UNION CITY -- Clayton Hartwell wanted his name to be on "The Wall."

In the long history of the James Logan High wrestling program, only a few dozen wrestlers have their names on the wall -- reserved for those who have either won a section title or placed in the top eight at the state championships.

Hartwell is there now after a remarkable junior season that saw him win five tournaments at 195 pounds, including the North Coast Section championships, and finish sixth at the state meet in Bakersfield.

For those reasons, Hartwell was selected as Bay Area News Group's East Bay Wrestler of the Year.

"The best guys on the varsity team pushed me to get better, but they didn't really have to say anything," Hartwell said. "I just wanted to be like them. I wanted to be one of the best guys in the room."

At the start of Hartwell's sophomore season, it wasn't clear if he would make the varsity team. But Hartwell dedicated himself to the sport, won the MVAL title and eventually took fourth at the NCS championships to qualify for the state meet. At the state championships, an elbow injury prevented him from competing.

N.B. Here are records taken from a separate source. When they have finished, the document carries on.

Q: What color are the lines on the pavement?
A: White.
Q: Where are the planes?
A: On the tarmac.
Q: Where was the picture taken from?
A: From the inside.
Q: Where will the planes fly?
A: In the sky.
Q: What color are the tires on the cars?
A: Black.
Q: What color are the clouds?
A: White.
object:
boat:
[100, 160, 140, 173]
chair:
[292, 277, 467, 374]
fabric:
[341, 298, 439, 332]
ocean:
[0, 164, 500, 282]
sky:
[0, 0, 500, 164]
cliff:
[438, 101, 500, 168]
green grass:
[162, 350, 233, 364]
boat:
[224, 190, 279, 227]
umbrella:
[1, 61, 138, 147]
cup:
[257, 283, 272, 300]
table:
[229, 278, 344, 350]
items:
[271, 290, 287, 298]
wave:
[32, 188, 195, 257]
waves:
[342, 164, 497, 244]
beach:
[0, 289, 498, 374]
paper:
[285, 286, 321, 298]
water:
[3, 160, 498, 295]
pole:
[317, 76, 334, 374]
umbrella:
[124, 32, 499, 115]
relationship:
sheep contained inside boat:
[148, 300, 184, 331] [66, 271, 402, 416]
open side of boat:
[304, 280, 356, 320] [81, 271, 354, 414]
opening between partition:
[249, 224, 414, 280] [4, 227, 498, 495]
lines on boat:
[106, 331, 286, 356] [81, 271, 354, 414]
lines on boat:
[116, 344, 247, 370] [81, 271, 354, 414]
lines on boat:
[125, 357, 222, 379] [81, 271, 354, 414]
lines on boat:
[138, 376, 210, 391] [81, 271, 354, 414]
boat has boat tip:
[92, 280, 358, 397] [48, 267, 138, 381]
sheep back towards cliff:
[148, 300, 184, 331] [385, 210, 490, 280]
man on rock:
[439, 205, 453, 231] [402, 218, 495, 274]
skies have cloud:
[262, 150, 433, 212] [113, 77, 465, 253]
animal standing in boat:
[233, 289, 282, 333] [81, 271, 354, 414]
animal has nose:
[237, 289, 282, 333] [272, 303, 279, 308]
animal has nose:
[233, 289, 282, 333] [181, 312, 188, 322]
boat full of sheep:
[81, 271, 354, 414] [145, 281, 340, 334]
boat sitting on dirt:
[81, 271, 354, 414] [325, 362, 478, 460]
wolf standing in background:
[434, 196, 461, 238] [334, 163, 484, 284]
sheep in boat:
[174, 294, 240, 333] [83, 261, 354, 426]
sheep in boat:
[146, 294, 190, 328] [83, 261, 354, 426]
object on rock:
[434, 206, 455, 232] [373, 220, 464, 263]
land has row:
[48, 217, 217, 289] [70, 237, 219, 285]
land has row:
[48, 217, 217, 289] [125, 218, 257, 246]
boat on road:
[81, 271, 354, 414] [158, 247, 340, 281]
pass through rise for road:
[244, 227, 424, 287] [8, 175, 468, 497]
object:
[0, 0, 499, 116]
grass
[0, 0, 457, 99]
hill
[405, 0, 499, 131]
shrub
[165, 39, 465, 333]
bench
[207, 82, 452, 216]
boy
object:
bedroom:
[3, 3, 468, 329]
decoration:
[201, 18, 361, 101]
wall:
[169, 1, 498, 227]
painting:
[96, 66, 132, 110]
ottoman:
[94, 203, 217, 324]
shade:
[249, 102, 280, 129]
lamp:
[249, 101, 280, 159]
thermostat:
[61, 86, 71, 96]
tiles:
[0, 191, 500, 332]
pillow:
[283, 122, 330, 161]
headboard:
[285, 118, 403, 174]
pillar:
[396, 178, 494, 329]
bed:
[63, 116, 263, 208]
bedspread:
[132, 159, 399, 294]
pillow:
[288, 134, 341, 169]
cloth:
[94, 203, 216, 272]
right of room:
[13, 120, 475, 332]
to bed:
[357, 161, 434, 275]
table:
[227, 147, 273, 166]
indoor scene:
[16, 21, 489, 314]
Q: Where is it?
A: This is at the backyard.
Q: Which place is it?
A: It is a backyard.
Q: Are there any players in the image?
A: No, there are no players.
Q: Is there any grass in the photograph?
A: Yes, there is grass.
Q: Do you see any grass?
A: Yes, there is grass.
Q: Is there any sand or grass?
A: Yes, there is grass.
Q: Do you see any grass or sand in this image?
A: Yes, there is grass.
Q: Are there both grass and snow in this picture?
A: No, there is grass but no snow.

That disappointment of not being able to wrestle at the state championships fueled Hartwell to take the next step in his development. He qualified to compete at the 2012 USAW Cadet Freestyle Nationals, where he trained with Olympic-caliber athletes and coaches.

"That experience really helped him improve as a wrestler," James Logan coach Eli Bagaoisan said of Hartwell. "He'd put the mat time in after practice each day. You could see he was getting better."

Hartwell's high school season got off to a solid start. In December, he took second at the Curt Mettler Invitational at Elk Grove High and later took first at the Zinkin Classic at Buchanan High. His expectations were high as he prepared for the prestigious Doc Buchanan Invitational, where he was the No. 2 seed at 195 pounds.

Hartwell made it to the semifinals but suffered a knee injury in the tournament and placed sixth.

Hartwell was disappointed. But once he was healthy again, he went on to win the Overfelt Classic and had a breakout moment when he won the Mission San Jose Invitational, as he defeated Clovis' Matt Weiss, then ranked fourth in the state, in the finals.

"That was definitely the golden match," Hartwell said. "I got down 4-0 and came back and was victorious. After that match, I knew I could win NCS."

Hartwell breezed though the MVAL championships, where the Colts won nine league titles, and captured the section title, as he pinned No. 1 seed Jason Price of McKinleyville in the second period. For about a month, Hartwell was unstoppable.

That momentum carried into the state championships, where he won his first three matches.

He ran into Jeramy Sweany of Vacaville in the quarterfinal and lost via pinfall in the third period, but he recovered from that match to win two more bouts and earn a sixth place medal.

"Since the beginning of my sophomore year, my goal was to be on the wall, and the only way to do that is to win NCS or place at state," Hartwell said. "That's all I wanted."